Bu nedenle kirli bomba açısından yerli veya uluslararası istihbarat bilgisi elde edilmiş eylemlerde , radyolojik/nükleer saldırı içeren tehdit mektupları ile çalıntı radyolojik /nükleer kaynakların varlığında gerçekleşen olaylarda olay yeri veya bölgesinin radyoaktivite açısından değerlendirilmesi son derece önemlidir.
Bu nedenlerle olay yeri incelemelerinde ,ortam veya alandaki radyasyon ölçümlerini doğru ve güvenilir şekilde yapabilecek, olay yerinde davranma kuralları hakkında bilgili,radyasyondan kendini koruyabilecek, personelin özellikle büyük şehirlerden başlayarak eğitilmesi hususu ülkemiz için bir gerekliliktir.
Bu eğitimlerin sadece teorik olarak değil pratik olarak yapılabilmesi, radyolojik ve/veya nükleer adli bilimler açısından değerli olduğu kadar, verilerin yanlış yorumlanması , gözden kaçırılmasının önüne geçebilir.
Unutulmamalıdır ki, Radyasyon, duyu organları ile hissedilebilen bir meta değildir. Görülmez, duyulmaz, hissedilmez ve dokunarak algılanamaz.
Günlük yaşamda kişilerin aldıkları radyasyon dozunu ayrıca olay yerindeki radyasyonun varlığını belirleyip miktarını özel geliştirilmiş cihazlar kullanılmaktadır.
Bu maksatla geliştirilmiş olan aygıtlara genel olarak radyasyon dedektörü denilmektedir.
Dedektörler, radyasyonun içlerinde sebep olduğu iyonlaştırma ve uyarma mekanizmalarının elektrik sinyallerine çevrilmesi prensibiyle çalışırlar .
Kalibrasyonları uygun şekilde ve aralıklarla yapılan radyasyon dedektörlerinin şüpheli olaylarda kullanılabilmesi için öncelikle radyasyon dedeksiyon timlerinin oluşturulmalıdır.
Bu dedektörlerin çok yüksek maliyeti olmadığını düşündüğümüzde, hele ki ülkemizde milli olarak imal edersek,
hemen her olay yeri inceleme aracında bulundurulması personelin güvenliği açısından uygun olacaktır.
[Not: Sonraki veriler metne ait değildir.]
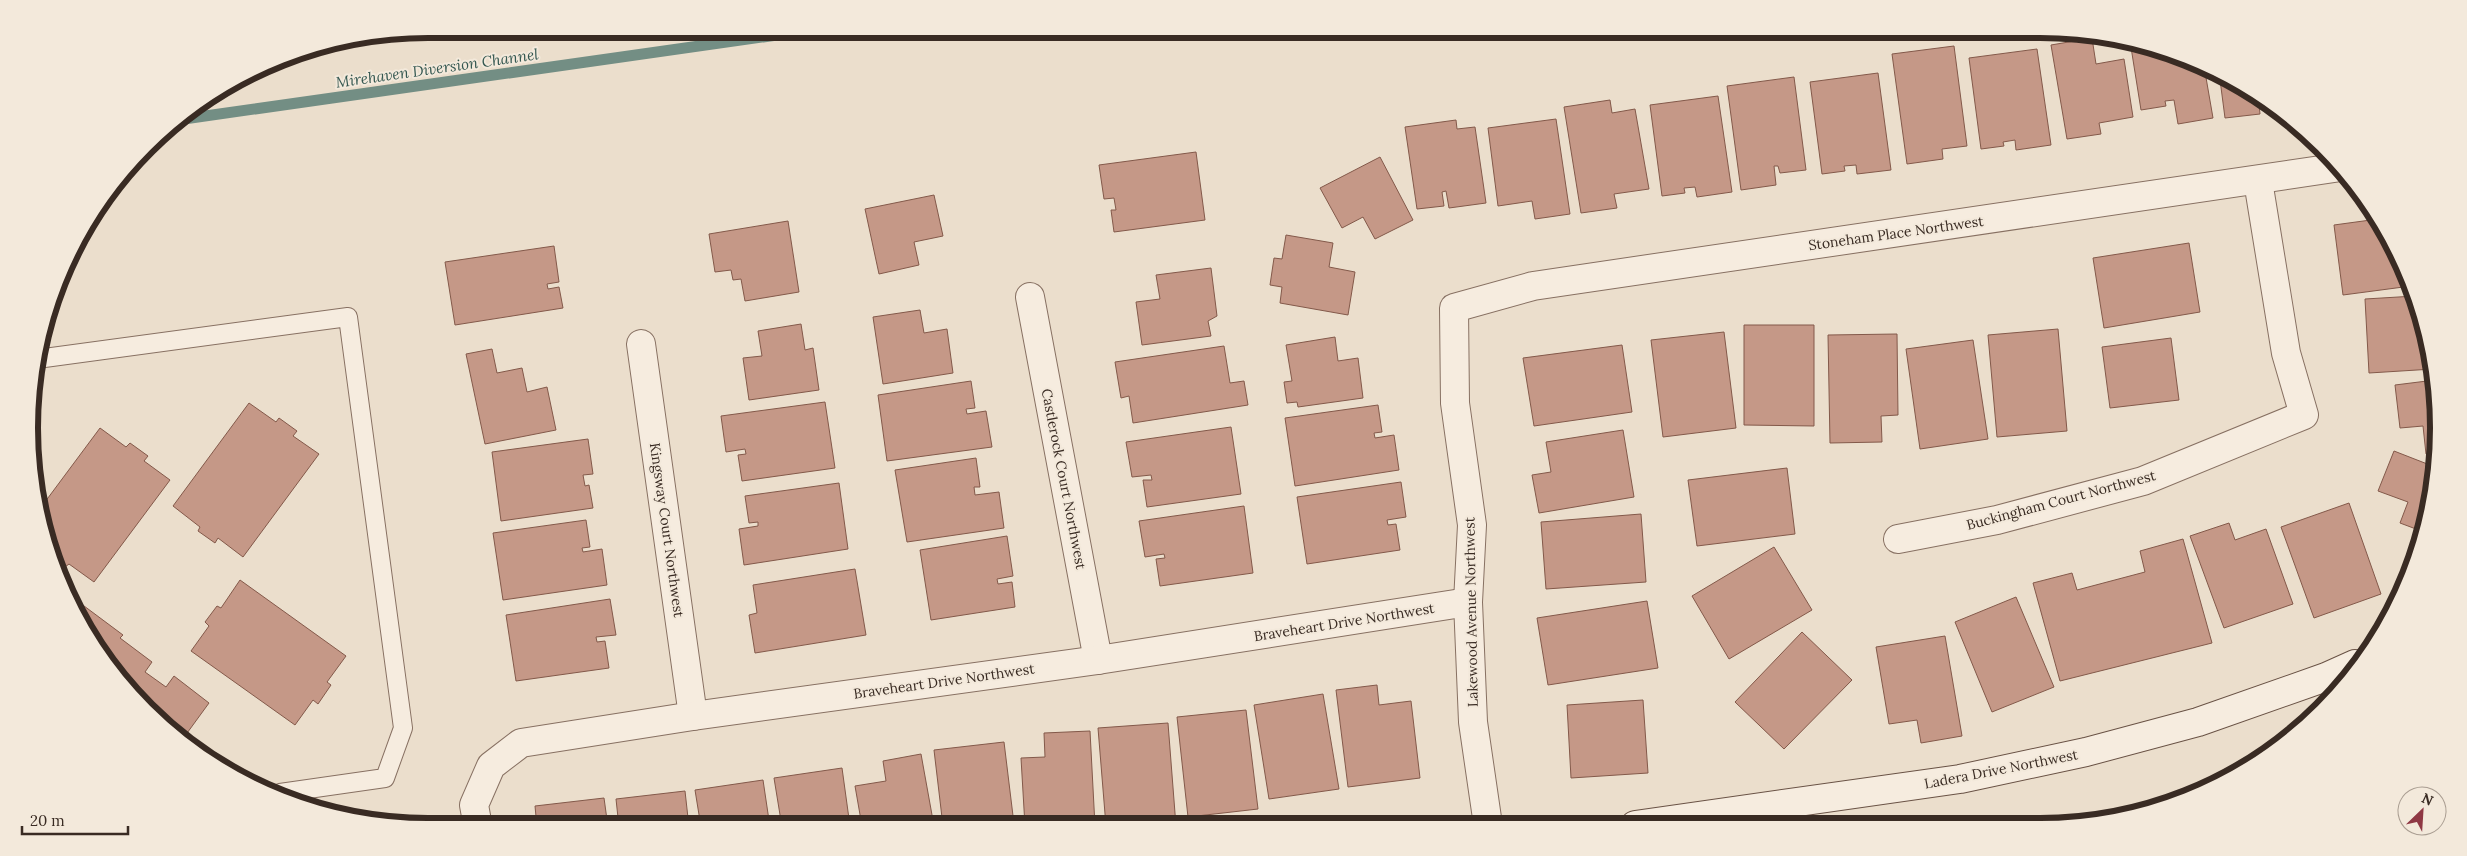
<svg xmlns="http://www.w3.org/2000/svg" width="2467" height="856" viewBox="0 0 2467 856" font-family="Lora,serif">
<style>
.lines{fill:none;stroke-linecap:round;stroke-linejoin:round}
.stream{stroke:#738e84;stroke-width:11}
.building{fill:#c59887;stroke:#83594a}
.lane-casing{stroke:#877062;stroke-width:20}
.street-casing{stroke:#877062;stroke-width:30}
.secondary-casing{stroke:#695245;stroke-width:30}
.lane{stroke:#f6ecdf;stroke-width:18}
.street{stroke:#f6ecdf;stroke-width:28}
.secondary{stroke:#f6ecdf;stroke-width:28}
.labels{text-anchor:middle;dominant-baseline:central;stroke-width:4;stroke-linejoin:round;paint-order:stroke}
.street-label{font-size:14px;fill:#392b23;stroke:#f3e9db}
.water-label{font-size:15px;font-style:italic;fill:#345750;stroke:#f3e9db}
.rim{fill:none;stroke:#392b23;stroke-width:6}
</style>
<rect width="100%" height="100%" fill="#ebdecc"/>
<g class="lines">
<!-- stream -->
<polyline class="stream" points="177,120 819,29"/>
</g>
<!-- building -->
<g class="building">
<polygon points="2092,38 2096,64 2124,59 2133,117 2099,123 2101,134 2067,139 2051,45"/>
<polygon points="2130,41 2142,42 2204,66 2213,118 2178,124 2174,100 2165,101 2166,106 2141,110"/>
<polygon points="1954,46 1967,146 1942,149 1943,159 1907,164 1892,54"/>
<polygon points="2037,49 2051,145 2016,150 2015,140 2003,142 2004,146 1981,149 1969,58"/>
<polygon points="2219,72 2268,102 2259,104 2260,114 2225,118"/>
<polygon points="1878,73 1891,170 1857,174 1856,165 1844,166 1845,171 1822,174 1810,82"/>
<polygon points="1794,77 1806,170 1780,173 1778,166 1774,166 1776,185 1741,190 1727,86"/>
<polygon points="1718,96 1732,192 1697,197 1695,187 1684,188 1685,193 1662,196 1650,105"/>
<polygon points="1610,100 1612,113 1635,109 1649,189 1614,194 1617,208 1581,213 1564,107"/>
<polygon points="1556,119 1570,214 1535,219 1532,201 1498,206 1488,128"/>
<polygon points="1456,120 1457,129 1475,127 1486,203 1449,208 1446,191 1442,192 1444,206 1417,209 1405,127"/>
<polygon points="1196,152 1205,220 1114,232 1111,210 1116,210 1114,198 1104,199 1099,165"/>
<polygon points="1380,157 1413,220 1375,239 1363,217 1342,228 1320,188"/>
<polygon points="934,195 943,236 914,242 919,265 879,274 865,209"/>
<polygon points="2378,219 2385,228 2411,286 2343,295 2334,225"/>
<polygon points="788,221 799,292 745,301 741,279 733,280 731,270 715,272 709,234"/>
<polygon points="1286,235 1333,243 1329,267 1355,272 1348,315 1280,303 1282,287 1270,285 1274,258 1282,259"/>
<polygon points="2189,243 2200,312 2104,328 2093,258"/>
<polygon points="554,246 559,282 547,284 548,289 559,287 563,308 455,325 445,262"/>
<polygon points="1211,268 1217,316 1208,321 1211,336 1142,345 1136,302 1160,299 1156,275"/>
<polygon points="2415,296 2433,369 2369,373 2365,299"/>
<polygon points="920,310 924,333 947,329 953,373 883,384 873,317"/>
<polygon points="801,324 805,350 813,348 819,390 749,400 743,358 762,356 758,331"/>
<polygon points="1744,325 1814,325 1814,426 1744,425"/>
<polygon points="2058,329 2067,431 1997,437 1988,335"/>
<polygon points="1724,332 1736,428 1663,437 1651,340"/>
<polygon points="1897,334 1898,415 1881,416 1882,442 1830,443 1828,335"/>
<polygon points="1335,337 1338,361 1358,358 1363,398 1298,407 1297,402 1287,403 1284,382 1292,381 1286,345"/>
<polygon points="2171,338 2179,400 2110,408 2102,347"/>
<polygon points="1973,340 1988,439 1920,449 1906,349"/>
<polygon points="1622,345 1632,412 1534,426 1523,358"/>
<polygon points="1224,346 1230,383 1244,381 1248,405 1133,423 1129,396 1121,398 1115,362"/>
<polygon points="492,349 497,373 522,368 527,392 547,387 556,430 485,444 466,354"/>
<polygon points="2435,380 2437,453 2426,454 2423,426 2400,428 2395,385"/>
<polygon points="971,381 975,408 966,409 967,414 986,411 992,447 887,461 878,395"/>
<polygon points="825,402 835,468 742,481 738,455 746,454 745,449 726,452 721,416"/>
<polygon points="249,403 276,422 279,418 297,431 293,436 319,454 243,557 218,538 215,543 198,531 200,527 173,506"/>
<polygon points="1378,405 1382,432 1374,433 1375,438 1394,435 1399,470 1295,486 1285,418"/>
<polygon points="1231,427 1241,494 1147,507 1143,480 1152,480 1151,475 1132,477 1126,442"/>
<polygon points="100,428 126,447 130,443 148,456 144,461 170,480 94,582 69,564 65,567 56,560 42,531 39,510"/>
<polygon points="1623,430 1634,497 1539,513 1532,475 1551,472 1546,442"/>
<polygon points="588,439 593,474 583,475 585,486 589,485 593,508 501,521 492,452"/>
<polygon points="2394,451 2435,467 2424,532 2400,523 2408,502 2378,491"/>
<polygon points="976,458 980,487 974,487 975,495 999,492 1004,528 907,542 895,470"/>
<polygon points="1787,468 1795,534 1697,546 1688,480"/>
<polygon points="1401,482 1406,517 1387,520 1388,525 1396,524 1400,550 1307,564 1297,497"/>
<polygon points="839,483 848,549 744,565 739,529 758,526 758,522 749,523 745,496"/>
<polygon points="2349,503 2381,594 2314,618 2281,527"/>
<polygon points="1244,506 1253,573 1160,586 1156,559 1165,558 1164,554 1145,557 1139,521"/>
<polygon points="1641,514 1646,582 1546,589 1541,522"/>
<polygon points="586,520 590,547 582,548 583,552 602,549 607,585 503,600 493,533"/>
<polygon points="2229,523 2235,540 2266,529 2293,604 2224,628 2190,536"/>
<polygon points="1007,536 1013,576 997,579 998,584 1012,582 1015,607 931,620 920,550"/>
<polygon points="2183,539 2212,643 2060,681 2033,583 2072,573 2077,590 2145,572 2140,551"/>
<polygon points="1774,547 1812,610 1729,659 1692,596"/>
<polygon points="855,569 866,635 755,653 749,615 757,613 753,585"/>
<polygon points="240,580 346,656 327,682 331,685 318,704 313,700 295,725 191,651 209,626 205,622 217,606 221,608"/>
<polygon points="72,597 123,635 120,638 152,662 145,672 166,687 174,676 209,703 182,740 146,711 96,650"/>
<polygon points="2016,597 2054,687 1992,712 1955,622"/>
<polygon points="610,599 616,635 596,637 597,642 605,641 609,668 516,681 506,615"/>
<polygon points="1647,601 1658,668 1548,685 1537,618"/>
<polygon points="1802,632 1852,680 1784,749 1735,702"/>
<polygon points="1945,636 1962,736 1921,743 1917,720 1889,724 1876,647"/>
<polygon points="1377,685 1379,705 1411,701 1420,778 1348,787 1336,690"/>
<polygon points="1323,694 1339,789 1269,799 1254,705"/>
<polygon points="1643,700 1648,773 1571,778 1567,705"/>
<polygon points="1246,710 1258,809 1188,817 1177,717"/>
<polygon points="1168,723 1176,826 1106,826 1098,728"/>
<polygon points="1090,731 1095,826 1025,826 1021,758 1045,757 1044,733"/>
<polygon points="1004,742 1014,824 943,826 934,750"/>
<polygon points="921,754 934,826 862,826 855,786 886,781 883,761"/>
<polygon points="842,768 850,826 782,827 774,778"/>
<polygon points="763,780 770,827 701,827 695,790"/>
<polygon points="685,791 689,827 619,827 616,799"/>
<polygon points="604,798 608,827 537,827 535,806"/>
<polygon points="404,817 409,825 393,823"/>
</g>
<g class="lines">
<defs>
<polyline id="lane" points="37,359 348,317 403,728 385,778 280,793"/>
<g id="street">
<polyline points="1030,297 1098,660"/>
<polyline points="641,344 693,716"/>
<polyline points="1898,539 1997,520 2143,481 2304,415 2286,353 2258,181"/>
<polyline points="1488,825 1473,722 1468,602 1472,525 1455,403 1454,308 1533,286 2341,167"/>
<polyline points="478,827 474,805 491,766 521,743 693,716 1098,660 1468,602"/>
</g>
<polyline id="secondary" points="1635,825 1960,779 2086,752 2198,722 2326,677 2355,664"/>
</defs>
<!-- lane casing -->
<use href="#lane" class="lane-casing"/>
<!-- street casing -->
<use href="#street" class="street-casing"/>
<!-- secondary casing -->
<use href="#secondary" class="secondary-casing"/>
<!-- lane -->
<use href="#lane" class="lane"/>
<!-- street -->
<use href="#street" class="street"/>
<!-- secondary -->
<use href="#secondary" class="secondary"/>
</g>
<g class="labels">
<!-- street labels -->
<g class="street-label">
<text transform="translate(1896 233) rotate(-8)">Stoneham Place Northwest</text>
<text transform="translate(1064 479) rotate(79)">Castlerock Court Northwest</text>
<text transform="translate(2061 500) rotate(-15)">Buckingham Court Northwest</text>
<text transform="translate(667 530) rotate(82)">Kingsway Court Northwest</text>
<text transform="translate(1471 612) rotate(-91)">Lakewood Avenue Northwest</text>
<text transform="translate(1344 622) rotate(-9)">Braveheart Drive Northwest</text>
<text transform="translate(944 681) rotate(-8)">Braveheart Drive Northwest</text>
<text transform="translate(2001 769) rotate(-11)">Ladera Drive Northwest</text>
</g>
<!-- water labels -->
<g class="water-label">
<text transform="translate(437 68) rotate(-8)">Mirehaven Diversion Channel</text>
</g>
</g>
<!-- crop -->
<path d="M0 0H2467V856H0ZM428 38H2040A390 390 0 0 1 2430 428V428A390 390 0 0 1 2040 818H428A390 390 0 0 1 38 428V428A390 390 0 0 1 428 38Z" fill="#f3e9db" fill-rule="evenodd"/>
<path class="rim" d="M428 38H2040A390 390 0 0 1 2430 428V428A390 390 0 0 1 2040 818H428A390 390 0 0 1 38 428V428A390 390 0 0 1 428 38Z"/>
<!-- north arrow -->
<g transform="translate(2422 811) rotate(25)"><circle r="24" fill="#f3e9db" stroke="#a99d91"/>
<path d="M0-4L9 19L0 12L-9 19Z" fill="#8f3844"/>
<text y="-8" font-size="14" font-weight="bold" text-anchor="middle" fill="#392b23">N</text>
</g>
<!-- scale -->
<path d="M22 826v8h106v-8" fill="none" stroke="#392b23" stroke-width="2.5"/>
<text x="30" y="826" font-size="15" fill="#392b23" stroke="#f3e9db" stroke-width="4" paint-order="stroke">20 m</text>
</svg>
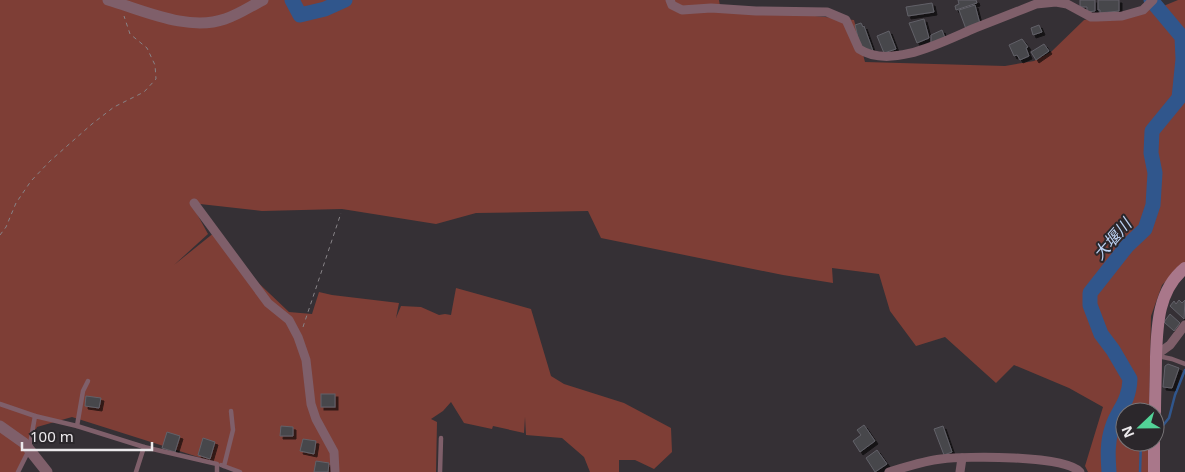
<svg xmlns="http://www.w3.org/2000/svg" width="1185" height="472" font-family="'Noto Sans','Noto Sans JP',sans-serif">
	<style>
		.green { fill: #7e3e36 }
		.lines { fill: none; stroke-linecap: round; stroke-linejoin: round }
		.stream { stroke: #30568c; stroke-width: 2.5 }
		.river { stroke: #30568c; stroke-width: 15 }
		.building { fill: #46464c; stroke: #626168; filter: url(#shadow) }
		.path { stroke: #878387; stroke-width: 1; stroke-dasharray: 4 4; stroke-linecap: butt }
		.service { stroke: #7f5f6a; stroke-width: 4.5 }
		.minor { stroke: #7f5f6a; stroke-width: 9 }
		.tertiary { stroke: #7f5f6a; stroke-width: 11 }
		.secondary { stroke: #a9778a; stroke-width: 12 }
		.labels { text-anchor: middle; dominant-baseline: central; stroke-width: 4; stroke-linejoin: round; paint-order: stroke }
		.water-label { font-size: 16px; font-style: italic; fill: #bcd2f3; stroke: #2b272b }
	</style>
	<defs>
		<filter id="shadow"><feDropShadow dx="3" dy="3" stdDeviation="0" flood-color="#0009"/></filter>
	</defs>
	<rect width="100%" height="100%" fill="#353035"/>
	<polygon class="green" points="0,0 719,0 720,6 854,20 865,62 1005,66 1034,61 1051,52 1084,20 1153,7 1170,25 1161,7 1178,0 1185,0 1185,262 1162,285 1151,316 1149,412 1125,412 1125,442 1150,442 1151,472 1088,472 1085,466 1103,407 1069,388 1014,365 996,383 945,337 916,346 890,311 879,274 832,268 833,283 783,275 601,238 588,211 476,213 436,224 342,209 262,211 191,203 208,234 174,265 215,232 228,254 289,312 312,314 319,292 332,295 399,303 396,318 401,306 421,307 439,315 445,314 451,315 456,288 531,309 551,376 564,384 624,403 671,428 672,452 654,469 635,460 619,460 619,472 590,472 584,457 562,438 526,435 525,417 524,433 493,426 492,429 464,423 451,402 443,411 431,419 437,422 436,472 336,472 334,458 333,472 241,472 214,462 72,417 37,427 19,472 0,472"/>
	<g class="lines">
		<g class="stream">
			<polyline points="1161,428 1169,418 1175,395 1185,370"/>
			<polyline points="1140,472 1141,442"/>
		</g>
		<g class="river">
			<polyline points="292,0 300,15 325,9 345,0"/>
			<path d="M1109 472C1108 457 1107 443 1112 428 1118 409 1129 403 1130 379L1113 350 1101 334 1090 305V293L1127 246 1145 229 1153 205 1155 173 1151 153 1152 131 1179 98 1183 59 1182 37 1151 0"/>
		</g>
	</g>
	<g class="building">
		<polygon points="958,0 976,0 977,3 956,10 955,6 959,4"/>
		<polygon points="1080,0 1095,0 1095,11 1087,12 1087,7 1080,7"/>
		<polygon points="1098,0 1119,0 1119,11 1100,13 1100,10 1098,10"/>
		<polygon points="932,3 934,12 908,16 906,7"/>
		<polygon points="975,5 980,24 966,29 959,10"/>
		<polygon points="924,19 929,38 917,43 909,23"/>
		<polygon points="861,23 863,27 864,26 873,51 861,50 855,25"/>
		<polygon points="1039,25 1042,32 1033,35 1031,28"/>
		<polygon points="942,30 945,38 931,44 931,35"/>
		<polygon points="889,31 896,49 884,53 877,36"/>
		<polygon points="1022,39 1028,47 1026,48 1029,56 1020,60 1017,55 1014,56 1009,45"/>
		<polygon points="1044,44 1049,51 1036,60 1031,52"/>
		<polygon points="1179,300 1182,303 1185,300 1184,319 1170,306 1174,301 1176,304"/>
		<polygon points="1170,314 1180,323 1174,331 1164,322"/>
		<polygon points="1168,364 1179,368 1172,388 1163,387 1165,366"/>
		<rect x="321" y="394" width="14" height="13"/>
		<polygon points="86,396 101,398 99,408 85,406"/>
		<polygon points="864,425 875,441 860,452 853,441 861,435 857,430"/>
		<polygon points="281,426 293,427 293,436 280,436"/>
		<polygon points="943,426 952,452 944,455 934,429"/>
		<polygon points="167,432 180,436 175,452 162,448"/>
		<polygon points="203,438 215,442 210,459 198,455"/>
		<polygon points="303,439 316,441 314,454 300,451"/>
		<polygon points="877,450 887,464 875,472 866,458"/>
		<polygon points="316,461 329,463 328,472 314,472"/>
	</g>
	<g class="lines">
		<g class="path">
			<polyline points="0,235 6,227 16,203 31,181 50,161 92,124 114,107 144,92 156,79 155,65 147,48 130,34 124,16"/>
			<polyline points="303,327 341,213"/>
		</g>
		<g class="service">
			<polyline points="1158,356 1172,359 1185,364"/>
			<polyline points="0,404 35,416"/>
			<polyline points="77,426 83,391 88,381"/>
			<polyline points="144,447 217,464 217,472"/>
			<polyline points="221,465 240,472"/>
			<polyline points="224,466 233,430 231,411"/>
			<polyline points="18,472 29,450 35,416 77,426 144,447 136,472"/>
			<polyline points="440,472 441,438"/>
		</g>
		<g class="minor">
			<path d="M670 0 672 5 682 10 711 8 756 11 827 12 846 20 859 49C891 70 944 41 975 28 996 20 1016 12 1036 4L1056 2 1067 4 1091 17H1097L1122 16 1143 10 1153 0"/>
			<polyline points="194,203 268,303 289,320 298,337 306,360 311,404 316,419 334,452 335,472"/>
			<polyline points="1156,355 1170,345 1185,325"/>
			<path d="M889 472C906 467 923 461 941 459 966 456 1064 455 1080 472"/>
			<polyline points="960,472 962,458"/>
		</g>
		<g class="tertiary">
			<path d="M108 0C143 10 188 32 225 19 238 15 251 6 263 0"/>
			<polyline points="0,426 24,443 47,472"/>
		</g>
		<g class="secondary">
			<path d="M1155 412C1155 394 1156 376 1156 357 1157 325 1158 290 1185 268"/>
			<polyline points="1154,472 1154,442"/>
		</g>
	</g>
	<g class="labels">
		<g class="water-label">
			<text transform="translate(1112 239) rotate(-49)">大堰川</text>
		</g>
	</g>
	<g transform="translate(1140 427) rotate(248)"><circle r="24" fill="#2b272b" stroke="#787578"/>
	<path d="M0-4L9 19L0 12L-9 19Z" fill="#52d397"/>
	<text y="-8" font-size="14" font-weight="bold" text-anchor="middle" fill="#ece9ec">N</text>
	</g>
	<path d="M22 442v8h130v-8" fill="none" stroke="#ece9ec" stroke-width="2.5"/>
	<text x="30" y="442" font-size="15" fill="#ece9ec" stroke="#2b272b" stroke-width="4" paint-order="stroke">100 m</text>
</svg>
Bu demek değildir ki her Olay Yeri İnceleme Tim i , Radyoaktif olaylara müdahal etsin. Çünkü bu müdahaleler için çok ciddi özel ekipmanlar ve giysiler gerekmektedir.
Hiç olmazsa Olay Yeri İnceleme Ekibi şüpheli ortamda bu dedektörlerle radyasyon olup olmadığını belirleyip, yetkili ekiplere haber verebilecektir.